Before Sue and I ever even thought of venturing into the music industry, long before we were even a blink in our parents’ eyes, even before long-playing albums – remember those? – the figure of the music plugger reigned supreme. Not the radio plugger of payola scandals but the more subtle figure employed by music publishers, tasked with the job of matching sheet music with band leaders willing to perform and record it.
My friend Harriette is a poised, energetic and funny 93-year-old lady with plenty of attitude. Always impeccably put together, she looks much younger than her age. Harriette spent most of her life in entertainment p.r. but her career began as a music plugger, probably the first female plugger in the US, in a world that was still very male-centric by the time sofagirl and I made our entrance, and no doubt even more so when Harriette started in the industry in the early 1940s – Sofagirl and I got our first jobs in the mid-80s. Still, some of the similarities on how a girl had to get her foot in and operate are strikingly similar.
A couple of Saturdays ago, I picked Harriette up for a shopping outing.
“There is something I’d like to show you”, she immediately blurted out as I walked in her place. And she handed me a ziplock bag with a copy of Time magazine inside.

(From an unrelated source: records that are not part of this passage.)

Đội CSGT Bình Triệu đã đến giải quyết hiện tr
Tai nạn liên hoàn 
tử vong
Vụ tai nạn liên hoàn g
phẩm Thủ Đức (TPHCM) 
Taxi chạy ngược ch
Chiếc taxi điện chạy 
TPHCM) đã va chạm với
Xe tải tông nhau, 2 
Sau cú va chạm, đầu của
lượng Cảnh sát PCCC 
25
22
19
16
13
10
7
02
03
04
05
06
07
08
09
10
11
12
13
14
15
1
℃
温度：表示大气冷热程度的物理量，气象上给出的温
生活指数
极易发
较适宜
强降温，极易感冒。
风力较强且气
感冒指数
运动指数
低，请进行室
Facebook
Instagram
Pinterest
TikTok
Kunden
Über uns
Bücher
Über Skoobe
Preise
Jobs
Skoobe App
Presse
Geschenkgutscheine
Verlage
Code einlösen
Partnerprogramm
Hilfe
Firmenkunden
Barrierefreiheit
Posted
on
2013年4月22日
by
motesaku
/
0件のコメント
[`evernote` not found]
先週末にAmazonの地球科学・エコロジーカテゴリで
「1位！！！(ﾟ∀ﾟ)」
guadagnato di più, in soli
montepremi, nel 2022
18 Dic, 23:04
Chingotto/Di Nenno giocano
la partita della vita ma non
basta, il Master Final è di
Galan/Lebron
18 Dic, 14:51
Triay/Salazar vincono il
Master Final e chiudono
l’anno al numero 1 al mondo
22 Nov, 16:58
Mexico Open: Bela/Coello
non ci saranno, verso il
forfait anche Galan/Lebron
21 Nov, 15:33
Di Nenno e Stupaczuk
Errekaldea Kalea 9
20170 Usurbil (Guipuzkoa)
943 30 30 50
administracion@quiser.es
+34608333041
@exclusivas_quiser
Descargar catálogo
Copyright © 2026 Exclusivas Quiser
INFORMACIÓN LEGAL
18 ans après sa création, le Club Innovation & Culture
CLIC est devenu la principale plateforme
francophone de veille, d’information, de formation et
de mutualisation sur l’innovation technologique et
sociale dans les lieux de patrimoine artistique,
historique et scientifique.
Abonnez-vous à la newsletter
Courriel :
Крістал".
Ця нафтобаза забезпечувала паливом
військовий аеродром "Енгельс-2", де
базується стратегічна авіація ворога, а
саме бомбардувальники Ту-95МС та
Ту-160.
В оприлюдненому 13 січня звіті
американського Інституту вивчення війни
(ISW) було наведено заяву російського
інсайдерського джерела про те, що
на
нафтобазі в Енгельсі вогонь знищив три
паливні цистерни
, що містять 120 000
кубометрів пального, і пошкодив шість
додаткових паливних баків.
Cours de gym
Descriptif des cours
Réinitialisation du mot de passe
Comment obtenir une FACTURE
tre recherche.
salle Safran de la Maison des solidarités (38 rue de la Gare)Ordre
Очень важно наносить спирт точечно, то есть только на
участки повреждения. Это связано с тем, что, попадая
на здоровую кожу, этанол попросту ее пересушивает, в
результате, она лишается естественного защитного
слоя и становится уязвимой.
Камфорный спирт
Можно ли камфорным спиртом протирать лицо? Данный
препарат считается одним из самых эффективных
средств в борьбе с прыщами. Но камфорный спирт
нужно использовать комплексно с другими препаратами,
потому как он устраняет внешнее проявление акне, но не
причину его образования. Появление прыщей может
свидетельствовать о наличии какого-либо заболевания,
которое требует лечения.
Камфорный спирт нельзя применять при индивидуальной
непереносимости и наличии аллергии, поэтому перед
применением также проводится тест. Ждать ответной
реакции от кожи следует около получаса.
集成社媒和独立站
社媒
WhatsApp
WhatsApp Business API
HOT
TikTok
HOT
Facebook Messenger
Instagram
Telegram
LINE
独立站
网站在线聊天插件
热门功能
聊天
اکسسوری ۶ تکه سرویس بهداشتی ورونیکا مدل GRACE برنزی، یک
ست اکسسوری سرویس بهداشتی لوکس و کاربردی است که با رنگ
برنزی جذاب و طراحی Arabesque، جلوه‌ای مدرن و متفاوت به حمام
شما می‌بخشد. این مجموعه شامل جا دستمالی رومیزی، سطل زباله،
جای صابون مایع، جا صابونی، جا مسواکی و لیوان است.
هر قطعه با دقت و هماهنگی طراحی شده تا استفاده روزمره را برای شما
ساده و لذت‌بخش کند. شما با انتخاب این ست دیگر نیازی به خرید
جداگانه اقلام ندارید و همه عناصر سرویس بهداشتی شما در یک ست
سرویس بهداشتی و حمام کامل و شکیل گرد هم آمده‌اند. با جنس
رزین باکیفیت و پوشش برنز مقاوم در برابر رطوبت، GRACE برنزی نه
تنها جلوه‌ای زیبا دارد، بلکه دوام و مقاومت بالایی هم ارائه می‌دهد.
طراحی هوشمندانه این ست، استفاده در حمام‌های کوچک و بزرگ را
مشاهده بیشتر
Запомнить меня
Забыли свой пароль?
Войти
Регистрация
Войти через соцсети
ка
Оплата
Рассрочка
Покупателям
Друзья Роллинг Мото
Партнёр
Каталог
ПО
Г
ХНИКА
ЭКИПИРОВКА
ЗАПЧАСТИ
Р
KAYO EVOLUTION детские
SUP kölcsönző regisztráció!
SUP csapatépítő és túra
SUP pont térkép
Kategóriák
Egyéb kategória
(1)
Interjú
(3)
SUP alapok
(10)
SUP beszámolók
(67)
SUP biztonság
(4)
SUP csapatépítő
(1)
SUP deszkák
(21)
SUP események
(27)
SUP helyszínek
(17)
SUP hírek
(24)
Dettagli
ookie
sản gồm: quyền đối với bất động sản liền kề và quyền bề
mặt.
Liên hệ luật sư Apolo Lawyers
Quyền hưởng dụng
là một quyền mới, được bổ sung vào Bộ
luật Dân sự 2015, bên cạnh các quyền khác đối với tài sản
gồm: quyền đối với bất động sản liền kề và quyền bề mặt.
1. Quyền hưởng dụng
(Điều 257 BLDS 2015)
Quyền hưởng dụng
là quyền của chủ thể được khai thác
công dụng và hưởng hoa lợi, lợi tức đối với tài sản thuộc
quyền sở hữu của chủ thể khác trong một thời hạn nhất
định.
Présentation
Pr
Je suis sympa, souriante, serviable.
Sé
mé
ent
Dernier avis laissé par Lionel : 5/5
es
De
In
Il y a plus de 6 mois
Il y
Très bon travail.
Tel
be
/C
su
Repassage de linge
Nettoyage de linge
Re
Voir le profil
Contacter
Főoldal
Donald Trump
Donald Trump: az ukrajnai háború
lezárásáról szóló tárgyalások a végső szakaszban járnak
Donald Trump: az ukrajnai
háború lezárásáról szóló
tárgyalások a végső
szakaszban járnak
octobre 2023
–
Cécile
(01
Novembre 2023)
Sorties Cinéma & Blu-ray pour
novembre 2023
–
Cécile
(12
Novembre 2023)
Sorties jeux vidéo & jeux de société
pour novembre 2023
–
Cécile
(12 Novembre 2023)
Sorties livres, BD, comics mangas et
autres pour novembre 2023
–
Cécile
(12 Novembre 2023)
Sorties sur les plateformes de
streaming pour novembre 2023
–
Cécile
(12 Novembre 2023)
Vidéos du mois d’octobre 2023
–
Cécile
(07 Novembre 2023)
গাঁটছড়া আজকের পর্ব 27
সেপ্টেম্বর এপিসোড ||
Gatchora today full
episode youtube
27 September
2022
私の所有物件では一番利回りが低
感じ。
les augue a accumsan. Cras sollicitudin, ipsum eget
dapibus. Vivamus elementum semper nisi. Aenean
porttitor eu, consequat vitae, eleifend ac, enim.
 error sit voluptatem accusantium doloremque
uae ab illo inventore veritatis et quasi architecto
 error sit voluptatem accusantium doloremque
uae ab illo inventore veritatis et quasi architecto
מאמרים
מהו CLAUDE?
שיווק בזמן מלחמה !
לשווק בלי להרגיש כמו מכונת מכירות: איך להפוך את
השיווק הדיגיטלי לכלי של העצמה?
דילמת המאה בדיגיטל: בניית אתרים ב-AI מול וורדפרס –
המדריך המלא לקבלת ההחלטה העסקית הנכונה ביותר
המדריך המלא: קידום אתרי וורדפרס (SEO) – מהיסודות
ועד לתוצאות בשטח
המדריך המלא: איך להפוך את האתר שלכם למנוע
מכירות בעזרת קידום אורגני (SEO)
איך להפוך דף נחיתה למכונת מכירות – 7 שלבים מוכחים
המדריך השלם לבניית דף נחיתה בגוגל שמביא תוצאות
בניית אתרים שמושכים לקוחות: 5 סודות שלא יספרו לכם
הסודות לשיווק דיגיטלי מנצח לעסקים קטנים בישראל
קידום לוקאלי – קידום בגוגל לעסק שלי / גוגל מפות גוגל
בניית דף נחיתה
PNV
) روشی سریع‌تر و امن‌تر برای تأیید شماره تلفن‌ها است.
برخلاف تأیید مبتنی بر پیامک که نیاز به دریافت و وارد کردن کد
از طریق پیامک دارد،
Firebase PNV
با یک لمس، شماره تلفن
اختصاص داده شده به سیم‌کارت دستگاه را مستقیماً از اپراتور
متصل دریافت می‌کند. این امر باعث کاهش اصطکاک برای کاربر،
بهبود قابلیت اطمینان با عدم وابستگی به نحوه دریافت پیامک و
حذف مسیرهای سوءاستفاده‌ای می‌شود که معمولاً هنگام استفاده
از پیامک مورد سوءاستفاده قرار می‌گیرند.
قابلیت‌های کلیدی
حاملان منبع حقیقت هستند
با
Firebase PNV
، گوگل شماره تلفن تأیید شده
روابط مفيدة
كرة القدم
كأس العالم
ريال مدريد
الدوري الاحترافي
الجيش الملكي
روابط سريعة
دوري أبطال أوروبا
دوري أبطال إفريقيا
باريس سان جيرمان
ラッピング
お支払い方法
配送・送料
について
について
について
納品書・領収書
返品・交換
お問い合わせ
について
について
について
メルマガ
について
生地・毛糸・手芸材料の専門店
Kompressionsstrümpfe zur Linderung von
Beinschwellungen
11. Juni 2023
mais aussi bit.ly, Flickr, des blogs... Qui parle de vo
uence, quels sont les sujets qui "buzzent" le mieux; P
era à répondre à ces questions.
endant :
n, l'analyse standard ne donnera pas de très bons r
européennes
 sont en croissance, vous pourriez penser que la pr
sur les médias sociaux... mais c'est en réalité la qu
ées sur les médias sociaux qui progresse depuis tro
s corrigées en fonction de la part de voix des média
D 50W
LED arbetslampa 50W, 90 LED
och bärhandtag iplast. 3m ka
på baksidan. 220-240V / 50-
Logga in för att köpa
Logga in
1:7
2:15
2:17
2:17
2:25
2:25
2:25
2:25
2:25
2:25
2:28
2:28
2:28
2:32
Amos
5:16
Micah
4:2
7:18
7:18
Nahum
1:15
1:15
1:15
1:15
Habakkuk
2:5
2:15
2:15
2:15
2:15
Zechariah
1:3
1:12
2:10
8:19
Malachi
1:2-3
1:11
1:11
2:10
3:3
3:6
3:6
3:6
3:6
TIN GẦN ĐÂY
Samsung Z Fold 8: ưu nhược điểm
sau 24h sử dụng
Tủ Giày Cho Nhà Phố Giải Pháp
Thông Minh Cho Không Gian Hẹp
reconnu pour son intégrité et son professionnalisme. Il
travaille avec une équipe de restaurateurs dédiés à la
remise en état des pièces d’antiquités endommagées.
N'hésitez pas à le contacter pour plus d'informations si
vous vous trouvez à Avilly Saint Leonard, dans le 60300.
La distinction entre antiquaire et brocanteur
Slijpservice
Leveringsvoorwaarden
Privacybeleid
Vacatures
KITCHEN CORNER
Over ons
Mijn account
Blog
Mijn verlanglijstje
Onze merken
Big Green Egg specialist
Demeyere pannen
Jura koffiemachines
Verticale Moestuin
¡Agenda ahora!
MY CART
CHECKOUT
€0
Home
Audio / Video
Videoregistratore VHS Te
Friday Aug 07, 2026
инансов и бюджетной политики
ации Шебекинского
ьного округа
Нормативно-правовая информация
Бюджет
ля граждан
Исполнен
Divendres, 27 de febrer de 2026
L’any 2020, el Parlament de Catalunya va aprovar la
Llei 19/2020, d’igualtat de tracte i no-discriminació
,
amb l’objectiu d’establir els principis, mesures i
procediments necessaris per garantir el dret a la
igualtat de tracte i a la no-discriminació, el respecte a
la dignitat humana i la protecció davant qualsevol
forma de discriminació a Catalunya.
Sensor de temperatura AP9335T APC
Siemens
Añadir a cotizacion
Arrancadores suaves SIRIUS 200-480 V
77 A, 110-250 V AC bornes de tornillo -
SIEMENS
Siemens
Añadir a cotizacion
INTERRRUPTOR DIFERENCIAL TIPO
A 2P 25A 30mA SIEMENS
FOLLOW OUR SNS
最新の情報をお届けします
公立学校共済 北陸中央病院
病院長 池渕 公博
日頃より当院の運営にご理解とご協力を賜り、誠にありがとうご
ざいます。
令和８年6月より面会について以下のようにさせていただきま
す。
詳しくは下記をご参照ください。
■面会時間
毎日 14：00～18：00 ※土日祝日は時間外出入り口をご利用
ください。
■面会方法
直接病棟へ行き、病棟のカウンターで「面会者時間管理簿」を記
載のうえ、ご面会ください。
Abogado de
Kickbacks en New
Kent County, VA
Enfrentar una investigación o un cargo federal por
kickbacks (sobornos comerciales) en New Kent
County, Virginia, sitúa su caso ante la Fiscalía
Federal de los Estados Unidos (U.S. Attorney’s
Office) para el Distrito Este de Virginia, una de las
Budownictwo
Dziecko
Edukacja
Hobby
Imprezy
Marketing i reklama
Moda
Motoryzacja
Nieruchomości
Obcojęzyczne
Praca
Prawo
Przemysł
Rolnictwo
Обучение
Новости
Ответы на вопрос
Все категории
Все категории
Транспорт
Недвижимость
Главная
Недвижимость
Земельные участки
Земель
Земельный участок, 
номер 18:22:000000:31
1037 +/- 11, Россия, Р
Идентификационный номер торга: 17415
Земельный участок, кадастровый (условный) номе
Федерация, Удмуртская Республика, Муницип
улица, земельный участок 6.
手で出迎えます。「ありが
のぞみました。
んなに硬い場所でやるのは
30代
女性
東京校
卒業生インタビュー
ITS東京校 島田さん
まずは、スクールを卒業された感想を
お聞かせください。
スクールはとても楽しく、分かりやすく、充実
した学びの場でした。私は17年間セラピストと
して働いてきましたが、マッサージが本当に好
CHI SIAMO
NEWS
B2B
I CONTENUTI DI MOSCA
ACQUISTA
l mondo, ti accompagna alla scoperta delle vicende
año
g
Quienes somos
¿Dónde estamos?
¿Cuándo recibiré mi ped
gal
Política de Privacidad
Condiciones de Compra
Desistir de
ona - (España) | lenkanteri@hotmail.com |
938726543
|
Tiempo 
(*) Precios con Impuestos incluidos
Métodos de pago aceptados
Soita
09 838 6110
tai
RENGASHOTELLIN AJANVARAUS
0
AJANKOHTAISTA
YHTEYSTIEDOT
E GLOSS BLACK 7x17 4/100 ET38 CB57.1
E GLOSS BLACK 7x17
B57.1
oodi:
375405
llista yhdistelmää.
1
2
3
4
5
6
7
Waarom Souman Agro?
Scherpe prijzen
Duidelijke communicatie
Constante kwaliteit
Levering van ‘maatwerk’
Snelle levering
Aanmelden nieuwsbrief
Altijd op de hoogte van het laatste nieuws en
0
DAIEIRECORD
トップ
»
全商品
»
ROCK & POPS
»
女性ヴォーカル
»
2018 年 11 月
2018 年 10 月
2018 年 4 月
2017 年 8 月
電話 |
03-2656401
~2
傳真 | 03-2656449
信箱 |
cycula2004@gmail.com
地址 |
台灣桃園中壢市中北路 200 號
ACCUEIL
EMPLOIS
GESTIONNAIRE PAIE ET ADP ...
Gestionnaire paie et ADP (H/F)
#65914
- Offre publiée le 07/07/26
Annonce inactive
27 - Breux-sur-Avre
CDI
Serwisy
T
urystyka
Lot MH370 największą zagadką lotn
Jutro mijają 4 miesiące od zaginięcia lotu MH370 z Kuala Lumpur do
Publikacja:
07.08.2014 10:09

Why on earth would she keep a magazine inside a ziplock bag, I wondered for a second, until the frayed pages and the date of March 5, 1945 provided my answer. Towards the back of the magazine, there is an article on music pluggers, and Harriette’s 24 year old face beaming in black and white.
“While in college, I started modeling but my mother didn’t think it was a suitable job for a nice Jewish girl so, when a friend who worked as a secretary for Warner Brothers called asking whether I might be interested in a job working for a Chicago music publisher, Mother happened to take the call and answered I would be taking it.”
“It’s only $16 a week ” the friend added.
“She’ll take it”.
Mother drove me downtown, to the Woods Theatre Building, for the interview and waited in the car. I was hired by the professional manager of Southern Music Co, Harold Lee, who thought I was pretty cute. He hired me to be his secretary. I did take up typing in high school but didn’t know shorthand. He suggested I go to a school to learn speedwriting. He would pay for half of it and Mother for the other half. I quit college for this. Worked many nights until 10 or 11:00pm trying to transcribe my notes. I was all of 19 years old.”
And so it was that, barely out of her teens, Harriette started her career like so many of us did: as a secretary.
It was no doubt Harriette’s chutzpah and hard work that helped her in moving up the ranks, to become the first female plugger in the US, first in Chicago and then at the famed Brill building in New York, her job so unlikely “for a nice Jewish girl” that even Time magazine took notice.
Part of the profile reads:
“The current revival of Confessin’ is a personal triumph for the nation’s top-ranking woman plugger: Chicago’s slim, blonde, big-eyed Harriette Smith. One of six pluggers assigned to Confessin’, […] 24-year-old Harriette has worked the Midwest mainly.
Unlike her male contemporaries, Harriette uses subtlety, tries to mention her merchandise by name as rarely as possible. To revive Confessin’, she provided mineral water for one bandleader’s ulcers, an infra-red lamp for another’s arthritis. For Mrs. Tommy Dorsey she managed to find $210 worth of silk stockings. Harriette has a reasonable explanation for the fact that most wives do not object to her overt cultivation of their band leader husbands. She says: “I am the only virgin in the music business…I go out with the fellows, drink with them, don’t blink an eye at their broad stories….The work requires concentration.”
To this day, Hariette will be quick to tell you the quote wasn’t hers, but her roommate’s.
“I would never have said I was the only virgin – that would have implied that every other girl working in the business was a slut, which wasn’t true.”
Frank Sinatra, of all people, was outraged by the comment and went out of his way to meet Harriette after he read the piece in Time, so he could scald her in person. “But I really did not say that”.
In a few minutes, Harriette had made come alive a world I only ever saw in black and white movies: a country at the tail-end of World War II, swinging to band music and wanting to forget the hardships. She also bridged the gap of however many generations separate us, by conjuring up the similarities of our first profession of choice. Tomes could be filled with all the stories of massaged egos, impossible requests realized, cajoling and persuasion techniques all in the effort to make some music sell. History, apparently, repeats itself even in the most mundane minutiae.
At the end of a successful shopping expedition, Harriette mentioned to me she was in the mood for tacos. We drive to Poquito Mas and, while in line for our food, she whispers: “Will you share a beer with me?” My kind of lady.
Over tacos and a Corona, we chat about our love life. Those stories, though, will not be spilled to Time magazine. Or to Campari and Sofa for that matter. Not yet at least. We are going to need a bit more beer.